As part of this, he listed the ‘big three’
tech giants and what the public thinks of them, a good foundation for any
branding rethink. Microsoft was ‘outdated and slow, corporate, conservative’,
as well as being about gaming and Kinect. Apple was all about design and
engineering, and had a conflicting balance of ‘huge and controlling’ and
‘friendly and easy to use’. Sounds familiar! Google was ‘the search engine,
right?’ Also ‘don’t be evil’ and a cool place to work. From this, Kim decided that
‘Microsoft needs to be a brand that represents the future’, and doing that
would involve displaying itself as something slightly aggressive, promising to
deliver the future today, something ‘almost science fiction’.
His designs are a strong visual representation
of this thinking, and his sketches give a snapshot view of the process. The
rhomboid shape he calls the ‘slate’ (a name either Microsoft or Apple might
have chosen for their rival tablet computers, but neither did) was developed
from a window seen at an extreme angle. Curiously, it’s very similar to
Pentagram’s design root and subsequent development of the Windows 8 graphic,
although for me the ‘slate’ is rather more graphically interesting.
The logotype is a strong bit of type, with
the near-obligatory tweaks that change it from mere text to graphic. It’s more
tightly set than the new real logotype, and it definitely benefits from this.
The font is the same (taken from Microsoft’s pack-aging design standards), but
it feels much more powerful here because of the combination of three things:
the dot-free ‘i’, the tighter letterspacing, and the shape-unifying lowercase
‘m’. Interesting how small changes make a big impression, isn’t it?
Although Kim’s work was purely for personal
development, it got a lot of attention from creative and business quarters.

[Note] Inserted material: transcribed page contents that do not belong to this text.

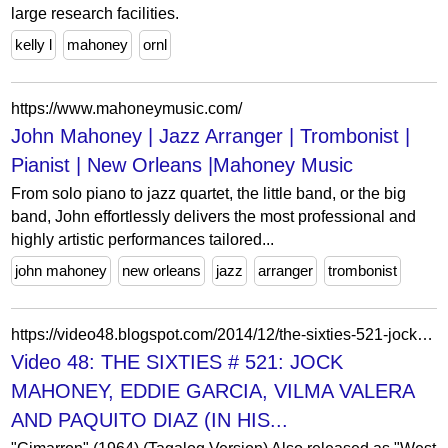
large research facilities.
kelly l
mahoney
ornl
https://www.mahoneymusic.com/
John Mahoney | Jazz Arranger | Trombonist |
Pianist | New Orleans |Mahoney Music
From solo piano to jazz quartet, the little band, or the big
band, John effortlessly delivers the most professional and
highly artistic performances tailored...
john mahoney
new orleans
jazz
arranger
trombonist
https://video48.blogspot.com/2014/12/the-sixties-521-jock-mahoney-eddie.html?m=0
Video 48: THE SIXTIES # 521: JOCK
MAHONEY, EDDIE GARCIA, VILMA VALERA
AND PAQUITO DIAZ (IN HIS...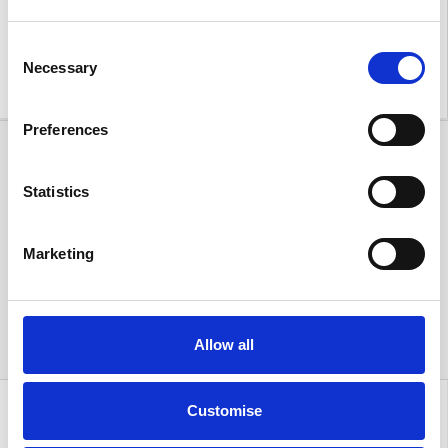
forward to welcoming customers old and new to
experience the new Acorn Kia Warrington for
Consent
themselves!
Necessary
Selection
Preferences
Statistics
Marketing
Allow all
Customise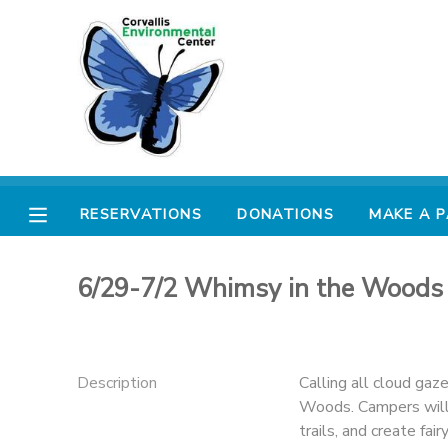
MY ACCOUNT
OVERVIEW
RESERVATIONS
FINANCES
MAKE A PAYMENT
RESERVATIONS
DONATIONS
MAKE A 
DOCUMENT CENTER
6/29-7/2 Whimsy in the Woods
MESSAGE CENTER
PHOTO GALLERY
Description
Calling all cloud gaz
Woods. Campers will i
DONATIONS
trails, and create fai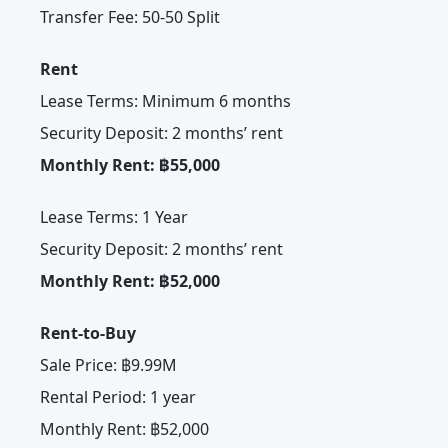
Transfer Fee: 50-50 Split
Rent
Lease Terms: Minimum 6 months
Security Deposit: 2 months’ rent
Monthly Rent: ฿55,000
Lease Terms: 1 Year
Security Deposit: 2 months’ rent
Monthly Rent: ฿52,000
Rent-to-Buy
Sale Price: ฿9.99M
Rental Period: 1 year
Monthly Rent: ฿52,000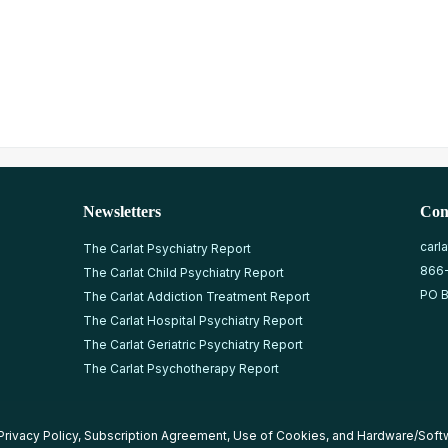
Newsletters
Con
carl
The Carlat Psychiatry Report
866
The Carlat Child Psychiatry Report
PO B
The Carlat Addiction Treatment Report
The Carlat Hospital Psychiatry Report
The Carlat Geriatric Psychiatry Report
The Carlat Psychotherapy Report
Privacy Policy
,
Subscription Agreement
,
Use of Cookies
, and
Hardware/Soft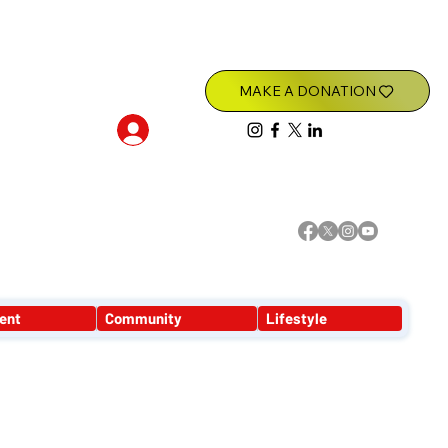
Log In
ent
Community
Lifestyle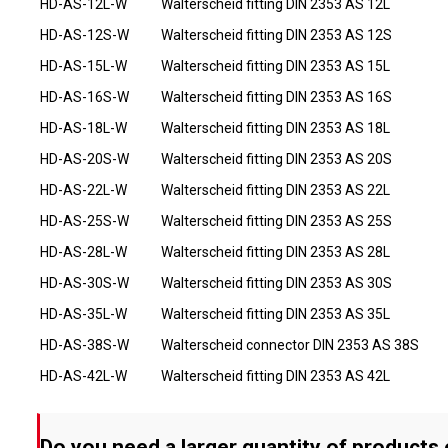
HD-AS-12L-W
Walterscheid fitting DIN 2353 AS 12L
HD-AS-12S-W
Walterscheid fitting DIN 2353 AS 12S
HD-AS-15L-W
Walterscheid fitting DIN 2353 AS 15L
HD-AS-16S-W
Walterscheid fitting DIN 2353 AS 16S
HD-AS-18L-W
Walterscheid fitting DIN 2353 AS 18L
HD-AS-20S-W
Walterscheid fitting DIN 2353 AS 20S
HD-AS-22L-W
Walterscheid fitting DIN 2353 AS 22L
HD-AS-25S-W
Walterscheid fitting DIN 2353 AS 25S
HD-AS-28L-W
Walterscheid fitting DIN 2353 AS 28L
HD-AS-30S-W
Walterscheid fitting DIN 2353 AS 30S
HD-AS-35L-W
Walterscheid fitting DIN 2353 AS 35L
HD-AS-38S-W
Walterscheid connector DIN 2353 AS 38S
HD-AS-42L-W
Walterscheid fitting DIN 2353 AS 42L
Do you need a larger quantity of products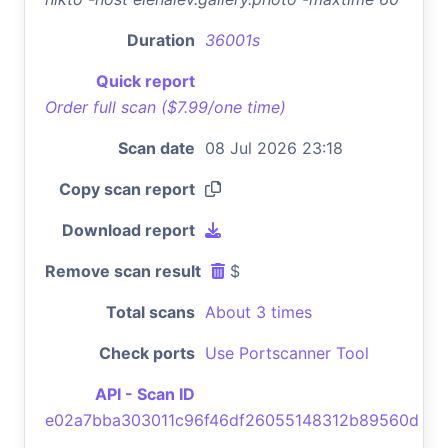
Duration
36001s
Quick report
Order full scan ($7.99/one time)
Scan date
08 Jul 2026 23:18
Copy scan report
Download report
Remove scan result
$
Total scans
About 3 times
Check ports
Use Portscanner Tool
API - Scan ID
e02a7bba303011c96f46df26055148312b89560d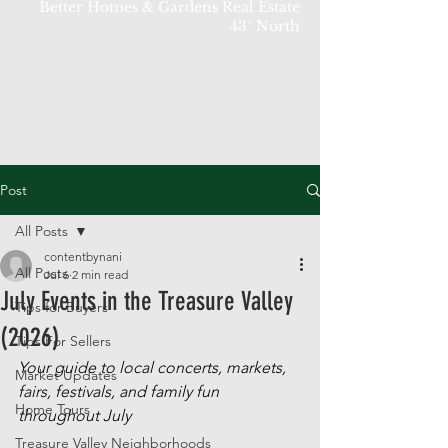
Better Homes & Gardens Real Estate
43° North
Post
All Posts
contentbynani
All Posts
Jul 6
2 min read
July Events in the Treasure Valley
Tips for Buyers
(2026)
Tips For Sellers
Your guide to local concerts, markets, 
Market Updates
fairs, festivals, and family fun 
Home Tours
throughout July
Treasure Valley Neighborhoods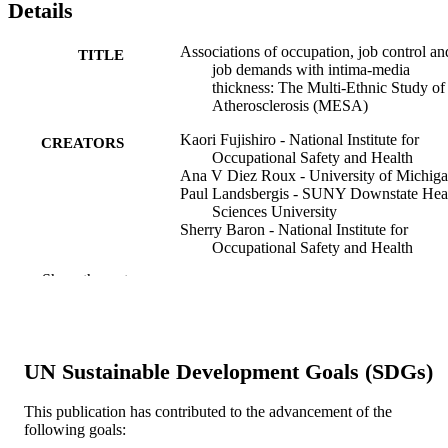
Details
Associations of occupation, job control an
TITLE
job demands with intima-media
thickness: The Multi-Ethnic Study of
Atherosclerosis (MESA)
Kaori Fujishiro - National Institute for
CREATORS
Occupational Safety and Health
Ana V Diez Roux - University of Michig
Paul Landsbergis - SUNY Downstate Hea
Sciences University
Sherry Baron - National Institute for
Occupational Safety and Health
R Graham Barr - Columbia University
Show the rest
Joel D Kaufman - University of Washingt
Joseph F Polak - Tufts University
Karen Hinckley Stukovsky - University of
Washington
UN Sustainable Development Goals (SDGs)
Occupational and environmental medicine
PUBLICATION
(London, England), v 68(5), pp 319-
DETAILS
This publication has contributed to the advancement of the
following goals:
British Medical Journal (BMJ)
PUBLISHER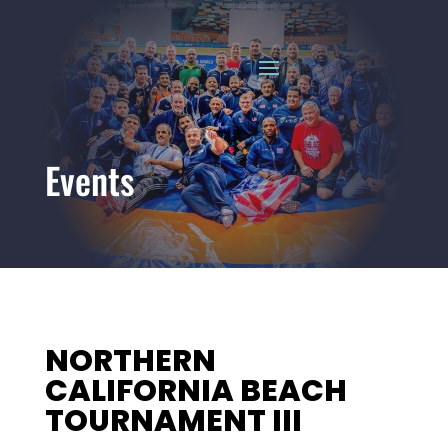
Events
NORTHERN
CALIFORNIA BEACH
TOURNAMENT III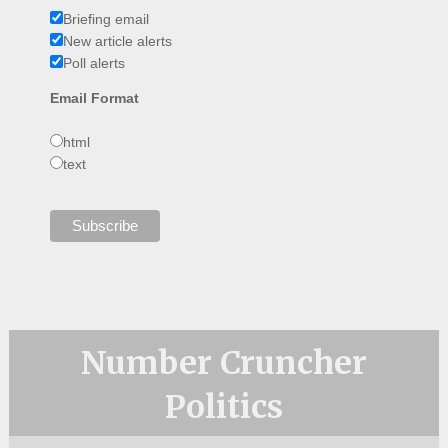
Briefing email
New article alerts
Poll alerts
Email Format
html
text
Number Cruncher
Politics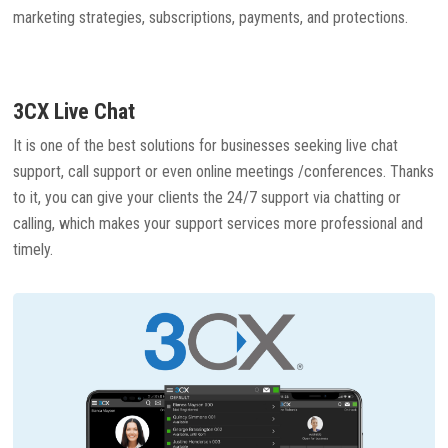
marketing strategies, subscriptions, payments, and protections.
3CX Live Chat
It is one of the best solutions for businesses seeking live chat
support, call support or even online meetings /conferences. Thanks
to it, you can give your clients the 24/7 support via chatting or
calling, which makes your support services more professional and
timely.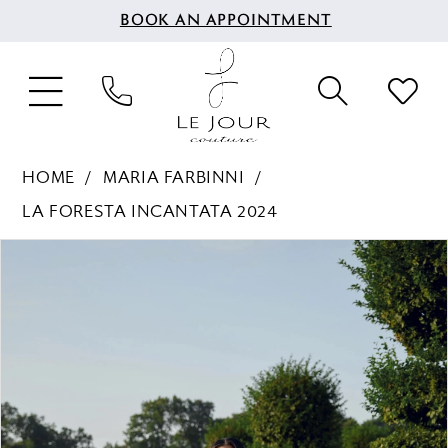
BOOK AN APPOINTMENT
HOME
MARIA FARBINNI
LA FORESTA INCANTATA 2024
PAUSE AUTOPLAY
PREVIOUS SLIDE
NEXT SLIDE
Products
Skip
0
Views
to
1
Carousel
end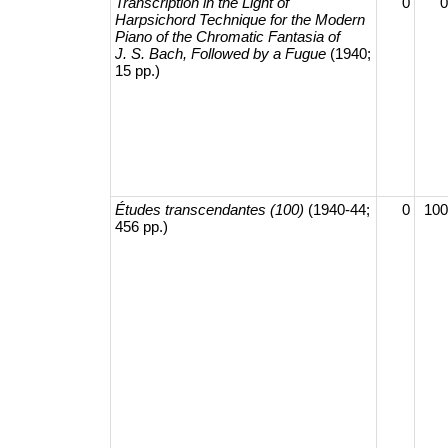
Transcription in the Light of
0
0
Harpsichord Technique for the Modern
Piano of the Chromatic Fantasia of
J. S. Bach, Followed by a Fugue
(1940;
15 pp.)
Études transcendantes (100)
(1940-44;
0
100
456 pp.)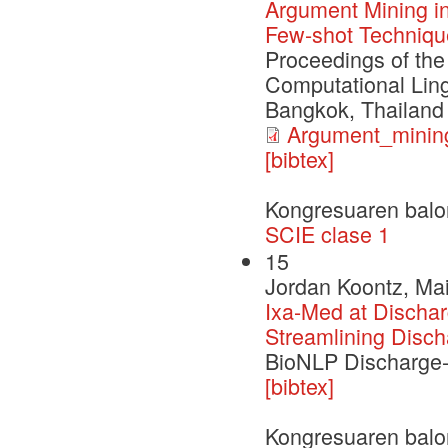
Argument Mining in
Few-shot Techniqu
Proceedings of the
Computational Ling
Bangkok, Thailand
Argument_mining
[bibtex]
Kongresuaren balo
SCIE clase 1
15
Jordan Koontz, Mai
Ixa-Med at Dischar
Streamlining Disc
BioNLP Discharge
[bibtex]
Kongresuaren balo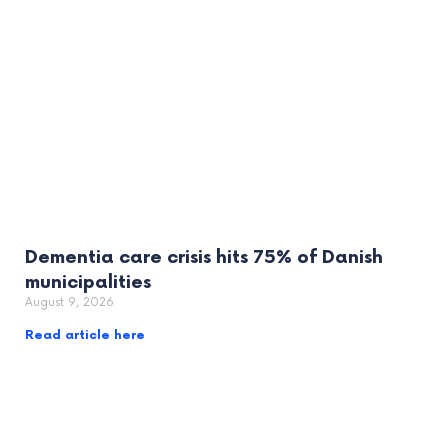
Dementia care crisis hits 75% of Danish
municipalities
August 9, 2026
Read article here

He
blogged about the project on his MinimallyMinimal.com site, and you’ll probably
get straight to the post by searching in Google for ‘the next Microsoft’, which
is itself a good measure of the level of attention it’s had. As for Microsoft’s
real new identity, I’m sure it’ll last a long time – but what the company got
isn’t particularly exciting or forward-looking. To paraphrase the old saying
about IBM, nobody gets fired for buying safe. But I think the company needed
something better. Like Kim’s designs.